Al hablar de sus metas laborales, Sintya dice que su principal objetivo es continuar desarrollando una carrera académica y científica en Paraguay, profundizando sus líneas de investigación, contribuyendo a fortalecer, en la medida de lo posible, las capacidades científicas del país. También quiere continuar formando nuevas generaciones de investigadores desde la Universidad Nacional de Asunción y desde el CERI, promoviendo la producción de conocimiento de calidad y la cooperación internacional.
“Una aspiración más amplia es contribuir al fortalecimiento de la investigación científica paraguaya y que ese conocimiento tenga un impacto concreto en las políticas públicas y en el desarrollo del país”, manifiesta.
Considera que BECAL constituye una de las políticas públicas más importantes que ha impulsado Paraguay en materia de formación de capital humano avanzado. Al respecto, refiere que su impacto trasciende a cada becario, porque el conocimiento adquirido retorna al país a través de la docencia, la investigación, la innovación y la gestión pública.
Además, agrega, democratiza oportunidades para personas que difícilmente podrían acceder a una formación internacional por sus propios medios. “En mi caso, BECAL hizo posible realizar un doctorado en una de las universidades más prestigiosas de Europa y regresar con nuevas herramientas para contribuir al desarrollo científico del Paraguay. Invertir en educación superior e investigación es una inversión estratégica para el desarrollo nacional”, sostiene.
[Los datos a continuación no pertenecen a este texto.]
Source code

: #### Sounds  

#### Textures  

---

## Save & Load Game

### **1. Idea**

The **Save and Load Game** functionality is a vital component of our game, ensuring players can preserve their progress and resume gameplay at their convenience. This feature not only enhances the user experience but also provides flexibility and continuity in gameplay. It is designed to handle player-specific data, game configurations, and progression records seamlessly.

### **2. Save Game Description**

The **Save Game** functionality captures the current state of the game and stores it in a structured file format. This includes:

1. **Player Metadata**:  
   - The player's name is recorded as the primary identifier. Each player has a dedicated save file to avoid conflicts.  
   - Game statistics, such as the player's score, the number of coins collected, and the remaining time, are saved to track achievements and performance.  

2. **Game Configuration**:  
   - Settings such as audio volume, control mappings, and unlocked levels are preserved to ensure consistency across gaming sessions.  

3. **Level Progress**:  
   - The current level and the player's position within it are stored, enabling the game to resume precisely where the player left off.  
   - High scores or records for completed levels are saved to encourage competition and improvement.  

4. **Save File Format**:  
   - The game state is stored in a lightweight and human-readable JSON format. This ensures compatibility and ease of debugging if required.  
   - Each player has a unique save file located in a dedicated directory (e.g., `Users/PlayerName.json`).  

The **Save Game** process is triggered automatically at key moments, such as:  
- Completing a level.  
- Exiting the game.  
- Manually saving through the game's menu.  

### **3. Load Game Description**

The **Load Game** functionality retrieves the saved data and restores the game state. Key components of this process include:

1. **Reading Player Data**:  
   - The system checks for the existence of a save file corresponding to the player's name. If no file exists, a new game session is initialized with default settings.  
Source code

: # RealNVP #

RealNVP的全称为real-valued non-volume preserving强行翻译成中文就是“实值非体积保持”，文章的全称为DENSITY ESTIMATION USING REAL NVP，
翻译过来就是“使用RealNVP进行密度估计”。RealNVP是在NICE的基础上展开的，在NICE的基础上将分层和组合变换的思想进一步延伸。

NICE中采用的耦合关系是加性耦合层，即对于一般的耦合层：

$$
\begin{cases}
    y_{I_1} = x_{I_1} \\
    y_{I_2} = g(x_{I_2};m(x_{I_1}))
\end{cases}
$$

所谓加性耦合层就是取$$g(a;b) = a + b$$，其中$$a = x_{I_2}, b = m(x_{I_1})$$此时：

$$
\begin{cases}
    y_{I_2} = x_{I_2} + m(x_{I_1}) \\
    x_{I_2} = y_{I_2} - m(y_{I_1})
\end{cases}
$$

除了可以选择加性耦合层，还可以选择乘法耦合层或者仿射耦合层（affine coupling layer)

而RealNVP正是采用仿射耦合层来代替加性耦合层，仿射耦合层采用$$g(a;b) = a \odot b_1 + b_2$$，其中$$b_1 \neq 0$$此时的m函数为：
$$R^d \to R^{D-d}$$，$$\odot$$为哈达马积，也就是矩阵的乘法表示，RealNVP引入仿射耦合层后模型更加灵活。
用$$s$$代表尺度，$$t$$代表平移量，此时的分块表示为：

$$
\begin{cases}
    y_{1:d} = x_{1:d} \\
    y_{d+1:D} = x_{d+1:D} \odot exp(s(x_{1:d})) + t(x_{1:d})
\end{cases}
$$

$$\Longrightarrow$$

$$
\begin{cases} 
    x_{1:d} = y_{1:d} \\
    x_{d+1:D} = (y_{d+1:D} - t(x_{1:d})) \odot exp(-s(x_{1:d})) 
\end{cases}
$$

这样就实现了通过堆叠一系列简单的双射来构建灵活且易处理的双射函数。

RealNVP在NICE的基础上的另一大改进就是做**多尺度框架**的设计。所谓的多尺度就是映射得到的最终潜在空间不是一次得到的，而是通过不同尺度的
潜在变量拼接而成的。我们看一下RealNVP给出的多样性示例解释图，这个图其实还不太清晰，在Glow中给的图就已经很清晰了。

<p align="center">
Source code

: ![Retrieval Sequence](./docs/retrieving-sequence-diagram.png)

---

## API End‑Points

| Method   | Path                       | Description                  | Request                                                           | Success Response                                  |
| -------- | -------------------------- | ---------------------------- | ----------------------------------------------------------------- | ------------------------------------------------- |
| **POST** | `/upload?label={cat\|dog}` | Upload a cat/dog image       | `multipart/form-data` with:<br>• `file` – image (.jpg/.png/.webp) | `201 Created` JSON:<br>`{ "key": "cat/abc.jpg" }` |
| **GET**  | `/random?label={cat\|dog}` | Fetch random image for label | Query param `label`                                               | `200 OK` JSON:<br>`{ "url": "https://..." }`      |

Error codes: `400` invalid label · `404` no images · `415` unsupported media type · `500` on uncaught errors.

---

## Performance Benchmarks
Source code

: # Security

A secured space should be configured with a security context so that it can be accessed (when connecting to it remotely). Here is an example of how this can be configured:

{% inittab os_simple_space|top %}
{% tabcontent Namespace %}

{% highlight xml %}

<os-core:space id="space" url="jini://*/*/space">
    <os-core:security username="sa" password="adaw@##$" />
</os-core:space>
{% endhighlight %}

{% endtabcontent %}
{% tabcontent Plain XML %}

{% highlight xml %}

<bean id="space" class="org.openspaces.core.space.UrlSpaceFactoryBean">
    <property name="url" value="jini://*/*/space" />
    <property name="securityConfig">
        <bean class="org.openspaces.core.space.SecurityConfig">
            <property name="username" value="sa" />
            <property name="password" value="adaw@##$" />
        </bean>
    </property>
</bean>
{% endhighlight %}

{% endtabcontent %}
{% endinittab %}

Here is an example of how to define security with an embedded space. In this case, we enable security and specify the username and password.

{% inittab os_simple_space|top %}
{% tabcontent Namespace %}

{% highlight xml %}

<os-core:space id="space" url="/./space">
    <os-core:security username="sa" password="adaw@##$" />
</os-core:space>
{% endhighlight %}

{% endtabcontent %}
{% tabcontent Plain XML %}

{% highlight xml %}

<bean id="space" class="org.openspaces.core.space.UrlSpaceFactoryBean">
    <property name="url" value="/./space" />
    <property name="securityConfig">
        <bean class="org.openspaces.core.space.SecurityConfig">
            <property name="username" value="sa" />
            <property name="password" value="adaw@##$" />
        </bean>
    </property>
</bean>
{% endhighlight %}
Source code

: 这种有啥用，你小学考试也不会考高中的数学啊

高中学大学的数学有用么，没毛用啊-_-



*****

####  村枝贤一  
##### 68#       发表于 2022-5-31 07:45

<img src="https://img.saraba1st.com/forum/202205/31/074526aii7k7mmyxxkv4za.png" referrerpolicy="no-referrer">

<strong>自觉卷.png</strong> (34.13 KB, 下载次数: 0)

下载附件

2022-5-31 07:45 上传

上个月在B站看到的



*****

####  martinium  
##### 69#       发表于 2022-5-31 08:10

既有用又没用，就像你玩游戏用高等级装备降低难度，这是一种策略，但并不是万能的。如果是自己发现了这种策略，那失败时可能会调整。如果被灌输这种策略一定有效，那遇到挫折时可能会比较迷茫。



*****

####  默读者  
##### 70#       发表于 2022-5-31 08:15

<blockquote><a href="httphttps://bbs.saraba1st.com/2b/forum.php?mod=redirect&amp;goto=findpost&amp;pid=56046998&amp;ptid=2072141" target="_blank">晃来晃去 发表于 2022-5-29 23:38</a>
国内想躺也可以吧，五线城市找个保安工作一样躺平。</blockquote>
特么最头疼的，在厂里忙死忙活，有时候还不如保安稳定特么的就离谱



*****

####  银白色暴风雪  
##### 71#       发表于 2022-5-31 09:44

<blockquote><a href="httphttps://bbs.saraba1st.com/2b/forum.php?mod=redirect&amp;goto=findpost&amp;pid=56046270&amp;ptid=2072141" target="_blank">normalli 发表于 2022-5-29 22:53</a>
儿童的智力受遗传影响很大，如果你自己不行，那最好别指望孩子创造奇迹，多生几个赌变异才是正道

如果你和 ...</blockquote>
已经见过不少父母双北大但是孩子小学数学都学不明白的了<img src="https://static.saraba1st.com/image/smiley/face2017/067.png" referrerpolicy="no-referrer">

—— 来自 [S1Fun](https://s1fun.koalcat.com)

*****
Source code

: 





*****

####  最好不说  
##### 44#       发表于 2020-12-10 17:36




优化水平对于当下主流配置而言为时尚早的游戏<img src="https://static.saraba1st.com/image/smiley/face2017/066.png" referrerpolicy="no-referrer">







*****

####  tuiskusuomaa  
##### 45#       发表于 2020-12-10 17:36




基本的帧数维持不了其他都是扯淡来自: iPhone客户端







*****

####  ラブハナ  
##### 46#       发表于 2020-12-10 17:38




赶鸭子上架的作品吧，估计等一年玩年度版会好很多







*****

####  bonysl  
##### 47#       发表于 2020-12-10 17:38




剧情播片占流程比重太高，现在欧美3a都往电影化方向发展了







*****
También considera muy positivo que actualmente BECAL esté orientando parte de sus recursos al fortalecimiento de programas de posgrado en universidades paraguayas. Piensa que esto debería ser parte de una progresión de esta política pública que ha contribuido a formar una masa crítica de investigadores altamente calificados. “En un futuro cercano, Paraguay contará con un número cada vez mayor de doctores capaces de desarrollar programas de doctorado de excelencia en nuestras propias universidades. Esto permitirá que una mayor proporción de la inversión pública fortalezca las capacidades científicas e institucionales del país, consolidando un sistema nacional de educación superior e investigación cada vez más sólido”, destaca.
Insta a los profesionales paraguayos que están en condiciones de postular que aprovechen las oportunidades de formación que ofrece BECAL, ya que se trata de una iniciativa con una cobertura muy importante, que permite acceder a estudios de posgrado en instituciones extranjeras de alto nivel y ampliar las capacidades profesionales y académicas.
Subraya que realizar un posgrado en el exterior es una experiencia enriquecedora, tanto en el ámbito profesional como en el personal. No se trata únicamente de cursar estudios; implica conocer nuevas perspectivas, interactuar con otras culturas, adaptarse a nuevos contextos y desarrollar habilidades que trascienden lo académico.
“Como toda experiencia significativa, también requiere compromiso, esfuerzo y capacidad de adaptación. Vivir y estudiar en otro país plantea desafíos, pero estos forman parte del proceso de crecimiento y aprendizaje, y el resultado genera muchas satisfacciones. Por eso, a quienes estén en condiciones de postular, los animo a aprovechar esta inversión pública destinada a la formación del talento humano paraguayo, porque ese potencial sobra en nuestro país, muchas veces se desperdicia por falta de oportunidades y esta es una de ellas”, concluye.